Robert McCrum
Nathaniel Hawthorne, describing "a tale of human frailty and sorrow", insisted that The Scarlet Letter was "a Romance", not a novel. This distinction, in his mind, was important. Where a novel, as he put it, "aims at a very minute fidelity, not merely to the possible, but to the probable and ordinary course of man's experience", a romance expressed "the truth of the human heart". Here, in short, is the prototype of the psychological novel, a brilliant and groundbreaking example of a new genre within 19th-century fiction.
Hawthorne's tale has a stark simplicity. In the 17th-century town of Boston, a young woman, Hester Prynne, is publicly disgraced for committing adultery and giving birth to an illegitimate child, a girl named Pearl. Forced to wear a scarlet "A", Hester slowly redeems herself in the eyes of Puritan society. Over many years, she challenges the two men in her life – her husband and her lover – with the dark truth of their emotional responsibilities and failures, while at the same time wrestling with her own sinful nature. After seven long years of painful rehabilitation, she emerges as a strong, inspiring woman, while the pastor, Arthur Dimmesdale, who seduced her dies of shame. Hester, too, eventually dies and is buried near Dimmesdale under a tombstone marked with a simple "A".
Such a bare summary does few favours to an extraordinary work of the imagination that burns from page to page with the fierce simplicity of scripture and an almost cinematic clarity of vision. The Scarlet Letter is an astounding book full of intense symbolism, as strange and haunting as anything by Edgar Allan Poe (No 10 in this series), a writer whom we know Hawthorne much admired.
The process of Hester Prynne's acquisition of self-knowledge, the recognition of her sin and her ultimate restoration in a sequence of enthralling scenes, punctuated by moments of confrontation with Dimmesdale, is utterly compelling and, at times, deeply moving. Nathaniel Hawthorne's understanding of the emotional transactions of the sexes is profound and modern, too. And very interesting about the price paid for the loss of love. Hester's reflections on her relationship with Dimmesdale ("How deeply had they known each other then! And was this the man? She hardly knew him now") could be found in many modern novels.

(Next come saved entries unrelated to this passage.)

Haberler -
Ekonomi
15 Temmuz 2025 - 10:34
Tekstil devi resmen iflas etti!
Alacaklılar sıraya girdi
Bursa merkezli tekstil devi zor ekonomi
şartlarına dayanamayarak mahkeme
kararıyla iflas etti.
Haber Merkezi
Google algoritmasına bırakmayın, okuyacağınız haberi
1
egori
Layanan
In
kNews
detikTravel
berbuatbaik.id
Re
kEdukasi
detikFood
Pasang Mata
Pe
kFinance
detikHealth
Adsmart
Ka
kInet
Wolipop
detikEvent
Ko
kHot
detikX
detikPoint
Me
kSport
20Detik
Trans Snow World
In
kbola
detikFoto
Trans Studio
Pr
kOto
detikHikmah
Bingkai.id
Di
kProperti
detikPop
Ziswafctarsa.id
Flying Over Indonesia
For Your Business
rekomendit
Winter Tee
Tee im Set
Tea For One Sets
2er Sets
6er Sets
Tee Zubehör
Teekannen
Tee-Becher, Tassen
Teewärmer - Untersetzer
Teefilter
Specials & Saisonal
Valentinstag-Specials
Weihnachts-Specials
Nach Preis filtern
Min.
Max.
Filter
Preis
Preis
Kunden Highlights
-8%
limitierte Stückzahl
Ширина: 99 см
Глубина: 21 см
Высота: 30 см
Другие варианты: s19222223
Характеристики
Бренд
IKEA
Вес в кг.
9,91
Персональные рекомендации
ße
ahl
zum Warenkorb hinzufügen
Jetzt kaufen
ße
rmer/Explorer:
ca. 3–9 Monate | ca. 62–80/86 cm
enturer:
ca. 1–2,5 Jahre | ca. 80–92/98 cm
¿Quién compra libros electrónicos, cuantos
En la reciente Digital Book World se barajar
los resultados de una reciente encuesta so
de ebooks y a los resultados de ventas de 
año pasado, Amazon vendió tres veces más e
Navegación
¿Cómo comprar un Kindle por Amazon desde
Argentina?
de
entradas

The most memorable and original aspect of The Scarlet Letter lies in Hawthorne's portrait of Hester Prynne, who has been described as "the first true heroine of American fiction", a woman whose experience evokes the biblical fate of Eve. Hawthorne's achievement is to make her passion noble, her defiance heartbreaking and her frailty inspiring. She becomes the archetype of the free-thinking American woman grappling with herself and her sexuality in a cold, patriarchal society.
There is also something emblematic of the newly settled American society about The Scarlet Letter, the belief that the public individual, subjected to a merciless democratic scrutiny, is owed the human right of ultimate restoration, if he or she deserves it. Hester Prynne is more than just a mother with a baby, she is an outcast woman who will ultimately be welcomed back into American life, purged and cleansed of her sin. Readers of The Scarlet Letter during, for instance, the Monica Lewinsky scandal of the 1990s, could not fail to miss the resonance of Hawthorne's "romance" with that bizarre political drama.
By chance, in his own time, Hawthorne was not alone in wanting to explore the mysteries of the American psyche through fiction. In summer 1850, after the successful publication of The Scarlet Letter, he met the young Herman Melville who had just begun, and was grappling with, his own dark meditation on America, the next volume (No 17) in this series, Moby-Dick.
The Scarlet Letter was published in Boston in the spring of 1850 by Ticknor, Reed and Fields. When he delivered the manuscript in February 1850, Hawthorne said "some portions of the book are powerfully written", but cautiously added that it would probably not prove popular. Secretly, he hoped for much more. After the night of 3 February 1850, when he read the final part of the novel to his wife, he told a friend that "it broke her heart … which I look upon as a triumphant success. Judging from its effect," he went on, "I may calculate on what bowlers call a 10-strike!" Hawthorne had struggled, with almost no recognition, for some 25 years. It's clear that he anticipated some success.
In fact, the book was an instant bestseller, a term not yet in use. The Scarlet Letter was one of the first mass-produced books in America and the mechanised first printing of 2,500 copies sold out in 10 days. However, after a promising start, it brought the author only $1,500 and, in the end, sold barely 7,800 copies in Hawthorne's lifetime. Thereafter, it continued to attract praise from perceptive writers. Henry James once wrote: "It is beautiful, admirable, extraordinary; it has in the highest degree that merit which I have spoken of as the mark of Hawthorne's best things – an indefinable purity and lightness of conception… it has the inexhaustible charm and mystery of great works of art."